第 49 章
天眼難通(十)

  唐柚對花千樹的話不為所動,甚至沒有多看一眼地上那個人,「要怎麼樣你才肯放我走?」

  花千樹臉上的笑意褪了幾分,微微蹙眉,潤澤的雙眼中似閃著盈盈的水光,表現出一副無辜中帶著委屈的模樣,困惑地自言自語道:「你不想吃嗎?為什麼呢?」

  他彎腰扯起腳邊之人的頭髮,讓那人的臉面對著唐柚。

  那是一個年輕男人,流裡流氣的打扮和嘴裡不乾不淨的粗口均表示出他不會是什麼正經人。

  「我X你媽X的,趕緊放開老子,不然有你這孫子好看的!」

  那年輕男人雖然渾身沒一塊兒好地方了,但嘴上仍不服輸。

  花千樹對他問候他母親的話置若罔聞,做恍然大悟狀,「我明白了,你是嫌他髒是不是?忘了你們有精神潔癖了,不過我這次太匆忙了,所以你暫且將就一下吧,等以後我再給你抓乾淨的人。
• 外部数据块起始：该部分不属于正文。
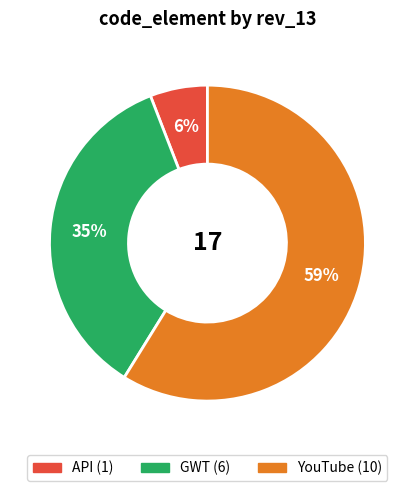

Is there any slice that represents more than half of the pie?

Yes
」

  唐柚對花千樹裝傻充愣的本事真是無話可說,問題不在於他抓的是什麼人,而是她根本不吃人。

  她已經很久沒有正經吃過東西了,雖然腹中飢腸每一分每一秒都似火爐在灼燒她的身體,但尋常食物在她口中味同嚼蠟,每一天體內都好像有一隻困獸在咆哮著讓她去撕開看見的每一個活人的喉嚨,似乎只有感受到噴射出的熱血濺到臉上和嘴裡塞滿鮮活有彈性的人肉才能平復她這種飢渴。

  這兩天她已經虛弱得連走路都費勁了,但相應的那種強烈的灼燒感也減輕了不少。只是在那個年輕男人傷口淌出的鮮血的刺激下,唐柚覺得身體又開始發燙,「你別白費力氣了,我不會吃的。」

  「是嗎?」花千樹看著唐柚,臉色陡然一冷,指尖一劃,只見陰暗的倉庫中幽芒一現,隨後便聽地上的年輕男人發出一聲淒慘的尖叫。

  「啪」的一聲悶響,年輕男人的左臂劃出一道血線落在唐柚面前。

  噴湧而出的鮮血很快將整個倉庫都籠罩在一股濃郁的血腥味中,唐柚彷彿聽見了自己嚥口水的聲音。她要花極大的力氣才能將視線從那條手臂上挪開,身體裡的困獸在叫囂著要奪取主導權,她又有一種發燒的感覺,背上一陣一陣地冒冷汗。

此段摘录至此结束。